I’ve long believed that solo and small firm practice is the best kept secret of the legal profession. For thirteen years, I’ve blogged about all of the benefits that solo and small firm practice has to offer, particularly in these transformative times.  Yet even as big law fell from grace, the legal profession continued to focus on saving big law  rather than exploring the viability of solo and small firm business models as a path to the future.

But now, after all this time, solo and small firm practice is receiving the recognition and respect that it deserves. The Legal Pioneer blog recently featured an interview with legal futurist Jordan Furlong  who had this to say about solo practice:

I actually think the future lies with niched, networked, entrepreneurial solos: lawyers who may have their own clients, but who primarily are called in to work on several overlapping projects with an always-revolving set of colleagues, like skilled trades on a building project. We still tend to interpret “solo” as “general practitioner,” which is a problem, because what we think of as general law practice is on its way to extinction: much consumer law will eventually be conquered by non-lawyers and algorithms, with lawyers on the fringe. Future solos will be specialized and agile, online and accessible, using technology to dispense basic documents and transactions and adding value through skilled counsel and strategy.

Equally encouraging, solos and smalls (also known as independent lawyers) are thriving in the UK, succeeding even against non-lawyer owned and well-capitalized alternative business structures. As Legal Futures reports,  LEXISNEXIS’s Business of Law blog recently commissioned a survey on solo and small firms in the UK, which found that in spite of a recession, 82 percent of participants reported that their practices were stable or had grown during that period. The report also observed a “successful new breed of entrepreneur” among solos and smalls, with practices were experiencing faster growth than the average.

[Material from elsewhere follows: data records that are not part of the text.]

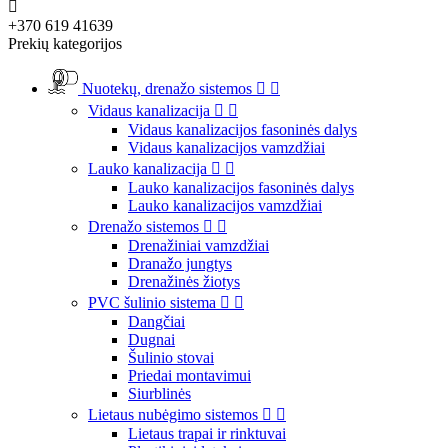

+370 619 41639
Prekių kategorijos
Nuotekų, drenažo sistemos


Vidaus kanalizacija


Vidaus kanalizacijos fasoninės dalys
Vidaus kanalizacijos vamzdžiai
Lauko kanalizacija


Lauko kanalizacijos fasoninės dalys
Lauko kanalizacijos vamzdžiai
Drenažo sistemos


Drenažiniai vamzdžiai
Dranažo jungtys
Drenažinės žiotys
PVC šulinio sistema


Dangčiai
Dugnai
Šulinio stovai
Priedai montavimui
Siurblinės
Lietaus nubėgimo sistemos


Lietaus trapai ir rinktuvai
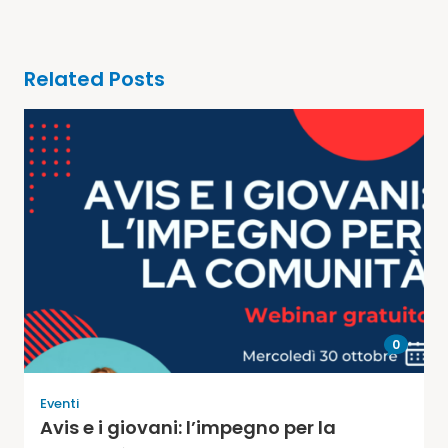
Related Posts
0
Eventi
Avis e i giovani: l’impegno per la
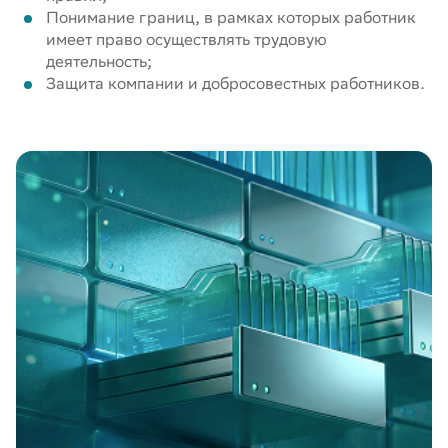
Понимание границ, в рамках которых работник
имеет право осуществлять трудовую
деятельность;
Защита компании и добросовестных работников.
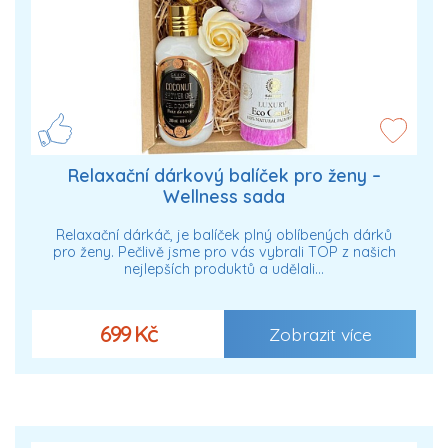
Relaxační dárkový balíček pro ženy –
Wellness sada
Relaxační dárkáč, je balíček plný oblíbených dárků
pro ženy. Pečlivě jsme pro vás vybrali TOP z našich
nejlepších produktů a udělali…
699 Kč
Zobrazit více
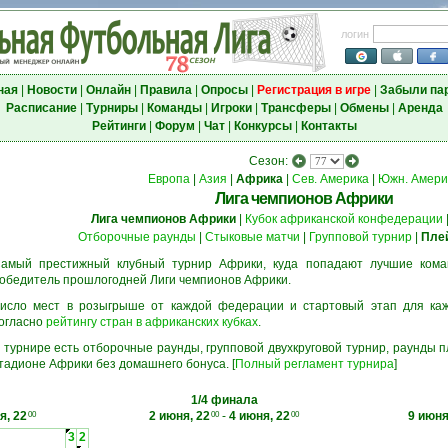
логин
ная
|
Новости
|
Онлайн
|
Правила
|
Опросы
|
Регистрация в игре
|
Забыли па
Расписание
|
Турниры
|
Команды
|
Игроки
|
Трансферы
|
Обмены
|
Аренда
Рейтинги
|
Форум
|
Чат
|
Конкурсы
|
Контакты
Сезон:
Европа
|
Азия
|
Африка
|
Сев. Америка
|
Южн. Амери
Лига чемпионов Африки
Лига чемпионов Африки
|
Кубок африканской конфедерации
Отборочные раунды
|
Стыковые матчи
|
Групповой турнир
|
Пле
амый престижный клубный турнир Африки, куда попадают лучшие кома
обедитель прошлогодней Лиги чемпионов Африки.
исло мест в розыгрыше от каждой федерации и стартовый этап для ка
огласно
рейтингу стран в африканских кубках
.
 турнире есть отборочные раунды, групповой двухкруговой турнир, раунды
тадионе Африки без домашнего бонуса. [
Полный регламент турнира
]
1/4 финала
я, 22
2 июня, 22
-
4 июня, 22
9 июня
00
00
00
3
2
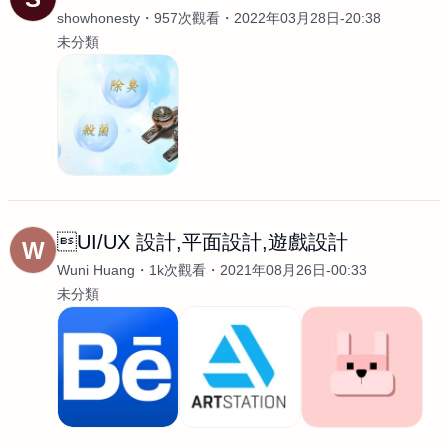
showhonesty
957次觀看
2022年03月28日-20:38
未分類
UI/UX 設計,平面設計,遊戲設計
W
Wuni Huang
1k次觀看
2021年08月26日-00:33
未分類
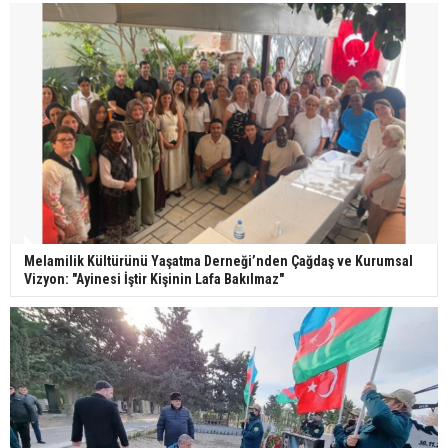
Melamilik Kültürünü Yaşatma Derneği’nden Çağdaş ve Kurumsal
Vizyon: "Ayinesi İştir Kişinin Lafa Bakılmaz"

Of course, none of this comes as news to those of us who have been working independently all along. Still, it’s great to see that others are now recognizing, albeit belatedly, the value and opportunity that starting a firm can offer.


  1. Josh on March 27, 2014 at 10:18 am

    Great post! I could not agree more. Building my practice as a niche attorney with the ability to work with and connect my clients to others on an as needed basis. I routinely get clients that call me and say, “I know you don’t work in this area……but I know you will have a good referral for me…” Part trusted advisor, part strategist, part entrepreneur……..that is certainly the recipe I am trying to make……

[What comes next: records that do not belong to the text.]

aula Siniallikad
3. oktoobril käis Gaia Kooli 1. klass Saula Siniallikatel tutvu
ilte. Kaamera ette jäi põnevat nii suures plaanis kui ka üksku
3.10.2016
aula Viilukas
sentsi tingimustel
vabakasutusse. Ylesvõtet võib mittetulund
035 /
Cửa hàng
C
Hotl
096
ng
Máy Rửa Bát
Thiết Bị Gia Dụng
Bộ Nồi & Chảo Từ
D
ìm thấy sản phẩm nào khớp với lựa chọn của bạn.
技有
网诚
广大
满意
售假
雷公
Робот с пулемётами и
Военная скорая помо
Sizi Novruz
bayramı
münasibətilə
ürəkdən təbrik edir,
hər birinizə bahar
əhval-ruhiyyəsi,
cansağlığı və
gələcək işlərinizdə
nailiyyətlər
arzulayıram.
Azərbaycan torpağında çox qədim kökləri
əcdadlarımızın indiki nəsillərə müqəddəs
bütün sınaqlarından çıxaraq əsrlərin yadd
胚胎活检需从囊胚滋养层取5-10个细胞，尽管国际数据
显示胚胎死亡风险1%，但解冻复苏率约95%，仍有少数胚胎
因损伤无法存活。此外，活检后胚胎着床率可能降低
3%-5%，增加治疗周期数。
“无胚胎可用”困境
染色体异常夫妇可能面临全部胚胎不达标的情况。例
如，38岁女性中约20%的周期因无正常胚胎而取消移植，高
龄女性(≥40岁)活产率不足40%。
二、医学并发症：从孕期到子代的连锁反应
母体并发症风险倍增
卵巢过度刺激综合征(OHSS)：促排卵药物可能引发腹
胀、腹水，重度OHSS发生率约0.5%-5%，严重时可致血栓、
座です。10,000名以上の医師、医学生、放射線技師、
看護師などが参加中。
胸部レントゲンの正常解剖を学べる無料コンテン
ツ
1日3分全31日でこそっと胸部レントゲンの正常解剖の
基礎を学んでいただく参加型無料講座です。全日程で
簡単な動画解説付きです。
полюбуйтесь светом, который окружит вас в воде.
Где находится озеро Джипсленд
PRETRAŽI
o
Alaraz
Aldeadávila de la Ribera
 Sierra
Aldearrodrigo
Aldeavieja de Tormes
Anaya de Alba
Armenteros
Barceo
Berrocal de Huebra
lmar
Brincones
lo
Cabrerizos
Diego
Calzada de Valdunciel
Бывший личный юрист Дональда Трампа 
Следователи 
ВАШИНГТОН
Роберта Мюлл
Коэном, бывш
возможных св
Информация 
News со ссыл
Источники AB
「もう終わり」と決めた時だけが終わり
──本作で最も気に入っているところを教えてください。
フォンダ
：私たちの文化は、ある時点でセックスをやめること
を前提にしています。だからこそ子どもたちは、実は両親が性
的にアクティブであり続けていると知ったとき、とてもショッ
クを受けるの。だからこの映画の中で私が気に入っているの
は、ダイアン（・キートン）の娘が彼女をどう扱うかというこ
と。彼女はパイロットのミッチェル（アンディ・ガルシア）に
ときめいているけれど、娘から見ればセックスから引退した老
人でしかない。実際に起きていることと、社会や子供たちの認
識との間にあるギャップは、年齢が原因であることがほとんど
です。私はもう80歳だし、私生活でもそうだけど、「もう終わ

  2. Luke Ciciliano on March 27, 2014 at 11:46 am

    Good point on the distinction between “solo” and “general practitioner.” I ran a small shop but practiced almost exclusively in family law. There was nothing “general” about my firm. It will be interesting to see how the shift to smaller/niche practices impacts state bar policies on calling one’s self a “specialist.”

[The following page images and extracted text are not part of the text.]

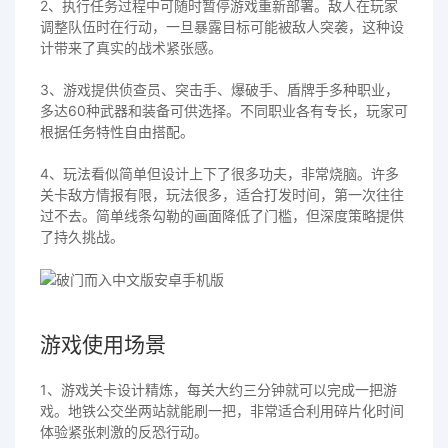
2、执行任务过程中可随时暂停游戏重新部署。敌人在玩家
调整队伍时在行动，一旦暴露目标可能被敌人突袭，这种设
计带来了真实的战术紧张感。
3、游戏提供侦查员、突击手、爆破手、盾牌手多种职业，
多达60种武器和装备可供选择。不同职业各有专长，玩家可
根据任务特性自由搭配。
4、玩法看似简单但设计上下了很多功夫，非常烧脑。许多
关卡敌方情报有限，玩法很多，适合打发时间，第一次往往
过不去。简单线条勾勒的画面降低了门槛，但深度策略提供
了持久挑战。
游戏使用场景
1、游戏关卡设计精炼，每关大约三分钟就可以完成一把游
戏。地铁公交坐两站就能刷一把，非常适合利用碎片化时间
体验紧张刺激的反恐行动。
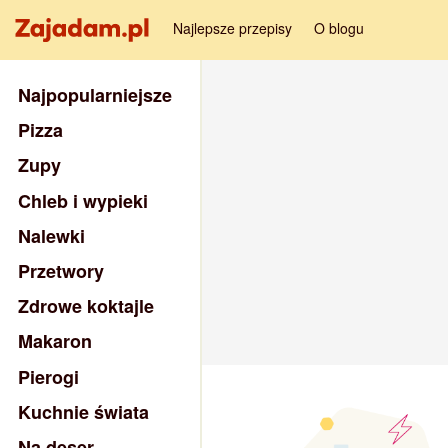
Najlepsze przepisy
O blogu
Najpopularniejsze
Pizza
Zupy
Chleb i wypieki
Nalewki
Przetwory
Zdrowe koktajle
Makaron
Pierogi
Kuchnie świata
Na deser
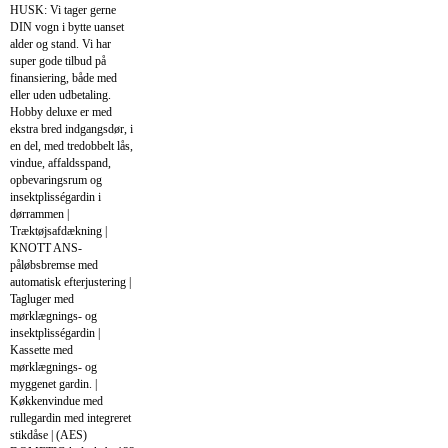
HUSK: Vi tager gerne
DIN vogn i bytte uanset
alder og stand. Vi har
super gode tilbud på
finansiering, både med
eller uden udbetaling.
Hobby deluxe er med
ekstra bred indgangsdør, i
en del, med tredobbelt lås,
vindue, affaldsspand,
opbevaringsrum og
insektplisségardin i
dørrammen |
Træktøjsafdækning |
KNOTT ANS-
påløbsbremse med
automatisk efterjustering |
Tagluger med
mørklægnings- og
insektplisségardin |
Kassette med
mørklægnings- og
myggenet gardin. |
Køkkenvindue med
rullegardin med integreret
stikdåse | (AES)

  3. Bill on March 29, 2014 at 3:25 pm

    I couldn’t agree more with the overarching theme. I also practice in a specialty (government contracts), and find no hesitation from large companies in using a solo. At first I wasn’t sure if it was because I had existing relationships from my large firm days, but my “post-going solo new clients” fit the same profile of the clients that moved with me: mostly very large and mid market, and a few (funded) smaller firms. My only quibble with the quoted piece (and a different experience from Josh): it is very rare for any of my clients to ask me for a referral to a lawyer in another specialty. They tend to have multiple law firms, and a very large professional network.